Nathan, onun bal rengi gözlerini ve bol kahverengi kıvırcık saçlarını fark etmişti, makyaja ihtiyaç duymadan doğal bir güzelliğe sahipti. Ayrıca, geniş kalçaları onun en kötü fantezilerini uygulamak için onu cezbediyordu.
Geriye dönüş bitti.
Suzanne biraz gergindi, babasının onun ve patronunun arasındaki gerilimi fark edeceğinden endişeliydi.
"Bir şey yok, Baba," diye kendini savundu, zoraki bir gülümsemeyle. "Sadece onu burada bulmayı beklemiyordum ve nezaketinden faydalanmak istemedim."
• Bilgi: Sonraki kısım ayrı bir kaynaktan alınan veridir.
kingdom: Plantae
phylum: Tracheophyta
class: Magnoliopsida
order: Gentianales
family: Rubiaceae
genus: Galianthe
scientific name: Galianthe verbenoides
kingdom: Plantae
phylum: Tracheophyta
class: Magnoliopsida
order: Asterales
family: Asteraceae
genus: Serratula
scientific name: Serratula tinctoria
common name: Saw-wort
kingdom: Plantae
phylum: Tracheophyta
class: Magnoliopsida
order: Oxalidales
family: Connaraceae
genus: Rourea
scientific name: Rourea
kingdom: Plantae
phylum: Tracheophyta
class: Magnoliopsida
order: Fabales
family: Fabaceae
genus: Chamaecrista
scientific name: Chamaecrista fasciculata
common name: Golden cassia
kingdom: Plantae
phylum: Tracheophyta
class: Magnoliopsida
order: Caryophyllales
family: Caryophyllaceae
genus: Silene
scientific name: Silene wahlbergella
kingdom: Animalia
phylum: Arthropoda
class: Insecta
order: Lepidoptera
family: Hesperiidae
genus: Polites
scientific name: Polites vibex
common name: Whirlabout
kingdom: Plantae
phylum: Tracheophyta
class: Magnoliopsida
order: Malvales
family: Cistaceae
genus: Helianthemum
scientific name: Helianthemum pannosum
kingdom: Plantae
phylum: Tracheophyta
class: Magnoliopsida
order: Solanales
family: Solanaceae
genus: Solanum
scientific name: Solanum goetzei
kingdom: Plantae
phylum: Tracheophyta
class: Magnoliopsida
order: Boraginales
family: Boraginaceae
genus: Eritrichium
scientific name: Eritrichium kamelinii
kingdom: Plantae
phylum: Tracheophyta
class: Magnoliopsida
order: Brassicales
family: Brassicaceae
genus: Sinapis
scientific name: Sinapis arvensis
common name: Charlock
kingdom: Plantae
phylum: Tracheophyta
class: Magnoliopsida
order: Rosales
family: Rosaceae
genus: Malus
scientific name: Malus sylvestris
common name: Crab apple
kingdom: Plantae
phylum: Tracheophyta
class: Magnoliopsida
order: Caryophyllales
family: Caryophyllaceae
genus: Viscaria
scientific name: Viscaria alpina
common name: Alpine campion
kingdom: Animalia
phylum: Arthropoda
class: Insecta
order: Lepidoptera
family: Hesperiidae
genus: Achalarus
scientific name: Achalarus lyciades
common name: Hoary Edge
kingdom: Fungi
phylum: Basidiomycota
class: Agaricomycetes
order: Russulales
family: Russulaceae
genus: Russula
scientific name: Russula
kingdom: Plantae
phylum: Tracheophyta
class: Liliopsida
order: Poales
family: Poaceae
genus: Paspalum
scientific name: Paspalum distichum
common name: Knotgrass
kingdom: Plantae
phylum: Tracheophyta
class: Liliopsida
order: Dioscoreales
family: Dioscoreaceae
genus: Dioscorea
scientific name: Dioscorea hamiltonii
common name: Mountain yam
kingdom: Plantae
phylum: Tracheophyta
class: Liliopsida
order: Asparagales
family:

"Ama canım, o senin patronun," babası rahatsız bir ifadeyle kaşlarını çattı.
"Kendisi Roma'nın kralı bile olsa, o adam bana herhangi biriymişim gibi davrandı. Kendini beğenmiş bir ukala," diye düşündü kızgınlıkla.
"Patronum çok meşgul, muhtemelen sekreterini ve babasını bir yere götürmeye zamanı yok," dedi gülümseyerek, durumu küçümseyerek. "Eve gidelim, biraz alışveriş yapıp sonra akşam yemeğini hazırlarım."
Babası kaşlarını çattı, ama başka bir şey söylemedi.
Suzanne hala şok ve tiksinti içindeydi; patronu onu her gördüğünde utanmaz bir alaycıydı, o şehvetli gözleriyle onu sadece bir bakışla soyacakmış gibi bakıyordu.
Kendi kendine, ne kadar yakışıklı ve çekici olursa olsun, aynı zamanda bir aptal ve kibirli olduğunu söyledi.
"Ben satılık değilim, ukala," diye ona çıkışmıştı o zaman, onun kavrayışından kurtularak.
Adam ona tamamen bir ukala gibi davranmıştı, peki neden babasının önünde bu kadar kibar davranmıştı?